Times and political systems change, Polonization and a pronounced lack of respect for non-Polish others remain. The library’s façade is the proverbial middle finger, which the ethnic Polish majority show to Germans and Silesians, while posing it to visitors from abroad as a sign of the region’s mature and welcoming Europeanism and cosmopolitism.
Otherwise, a more fitting poet could be found whose words would speak to and include all Opole’s inhabitants, be them Germans, Poles, Roma or Silesians. One would think that the famous German-language romantic poet Joseph Freiherr von Eichendorff (1788-1857) would be an obvious choice.

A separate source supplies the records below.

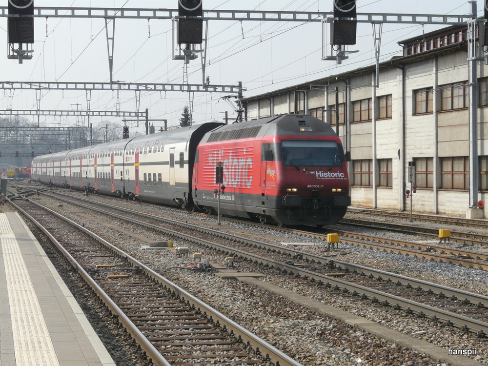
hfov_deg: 22.5
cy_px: 183
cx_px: 244
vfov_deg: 17.0
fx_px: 1226
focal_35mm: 87
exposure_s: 1/400
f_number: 5.6
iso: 100
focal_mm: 14.3
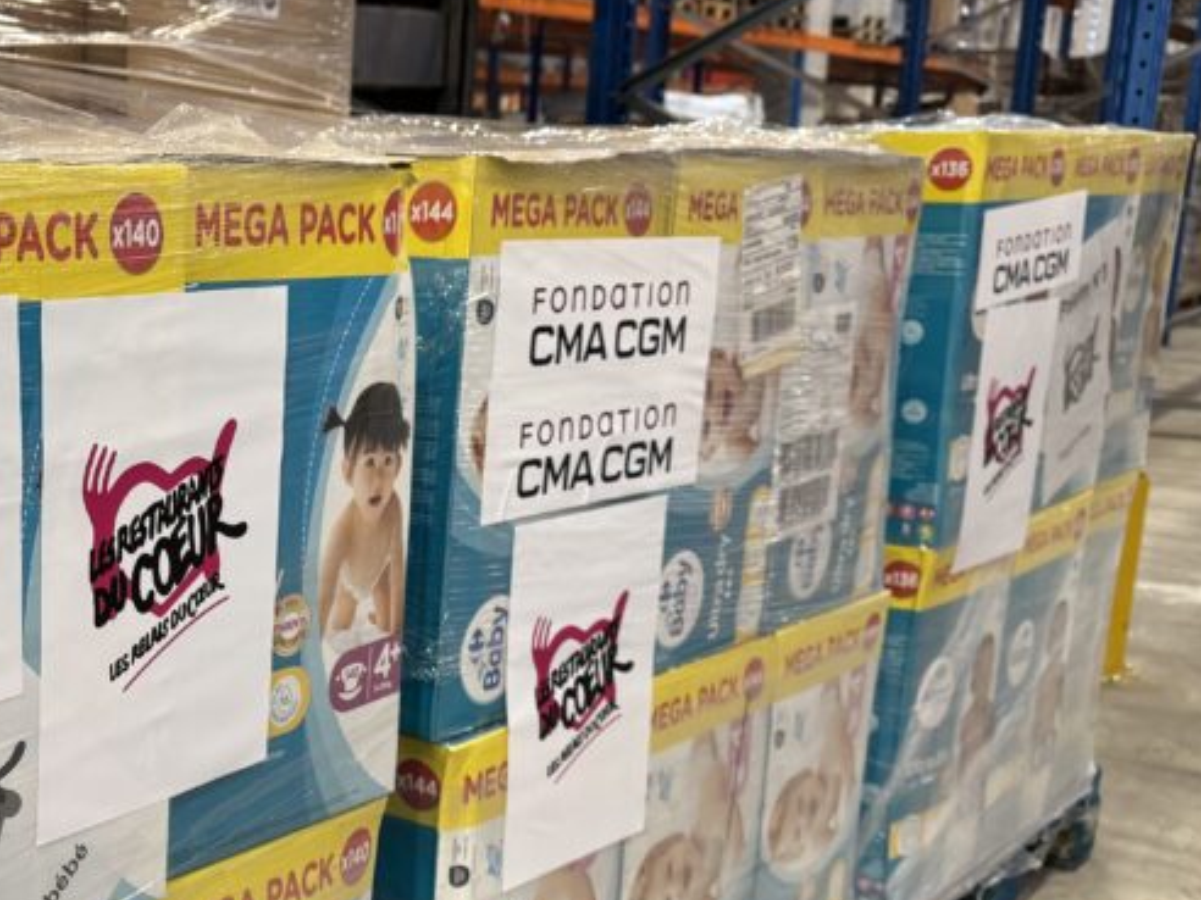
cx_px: 117
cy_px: 585
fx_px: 1735
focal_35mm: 50
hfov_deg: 35.9
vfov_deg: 28.9
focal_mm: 6.76
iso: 200
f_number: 1.78
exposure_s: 1/78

He was born in Upper Silesia, and most of his works were translated into Polish, English, Silesian and other European languages. But should the library aim at a more universal message than the romanticism of individual feelings, I would propose the two interwar Polish citizens who were the first to write literary witness accounts of the Jewish Holocaust and the Roma Holocaust, respectively, Yitzkhak Katzenelson (1886-1944) and Papusza (Bronisława Wajs, 1908-1987). The latter wrote the narrative poem Ratfałé jasfá. So pał saséndyr pšegijám apré Vółyń 43 i 44 beršá (Tears of Blood: Or What We Suffered under the Germans in Volhynia in 1943 and ‘44) in Romani, and the former the book in verse Dos lid funem oysgehargetn yidishn folk (דאָס ליד פונעם אױסגעהרגעטן ײדישן פאָלק Song of the Murdered Jewish People) in Yiddish.

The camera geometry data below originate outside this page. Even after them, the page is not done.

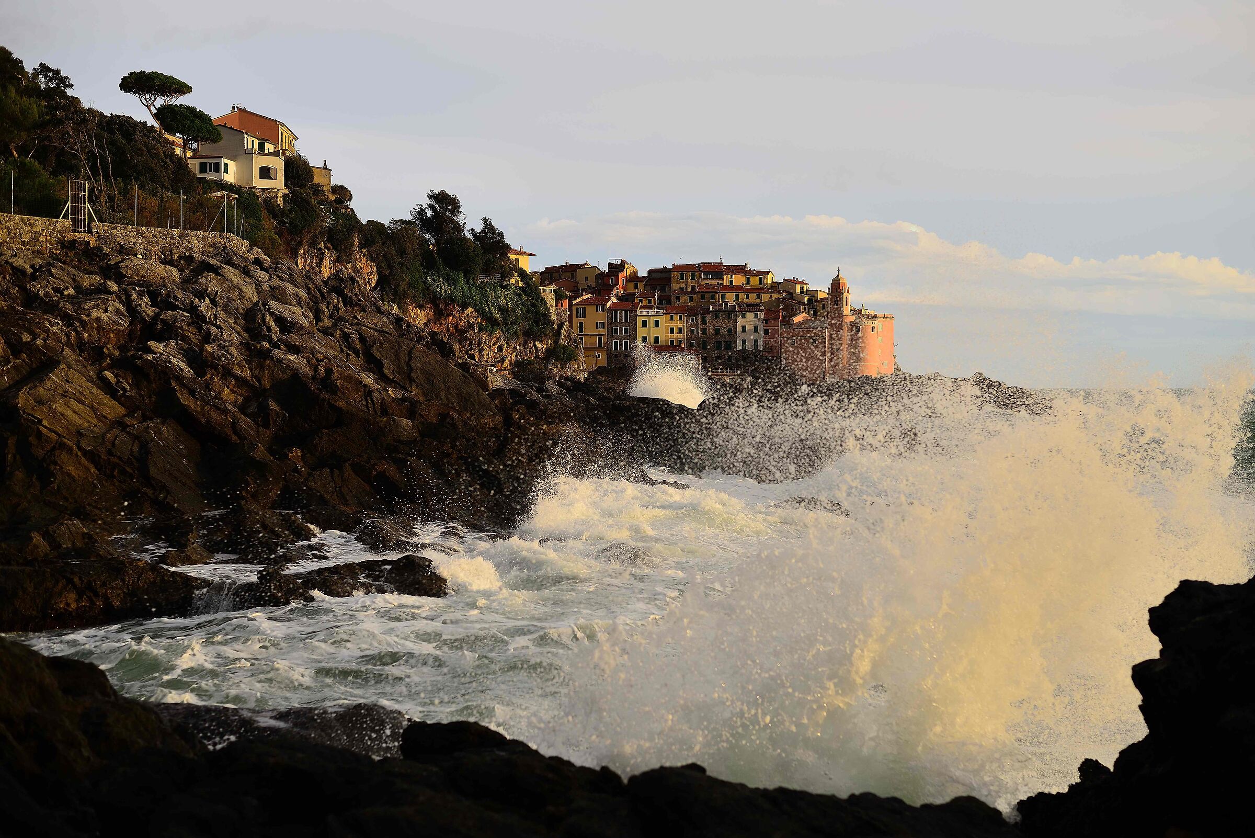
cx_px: 628
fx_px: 1744
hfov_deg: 39.6
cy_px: 419
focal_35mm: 50
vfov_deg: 27.0
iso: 100
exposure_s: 1/350
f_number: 2.8
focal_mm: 50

Beyond such a choice of a poet, the question of language remains open. Language is a message. The current message on the library’s façade reads, ‘ethnic Poles and foreigners are welcome, but local Germans and Silesians should not bother (let alone Roma or Jews).’ Why not to adorn the entrance with a suitable quote in German, Polish, Silesian, Romani and Yiddish, so that all the region’s inhabitants would feel welcome to the library, including Roma and Jews? But what about foreigners?, one could ask. How would they feel without a prop of an English translation? Well, a traveller does not set out on a journey abroad with the expectation that English must be an official language in Opole. I am sure that most of the library’s staff are conversant in this international language, which suffices. But when will the time come that as fluently they would reply to an enquiry asked in German, Romani, Silesian or Yiddish? After all these – including Czech, Moravian and Polish – are Upper Silesia’s languages.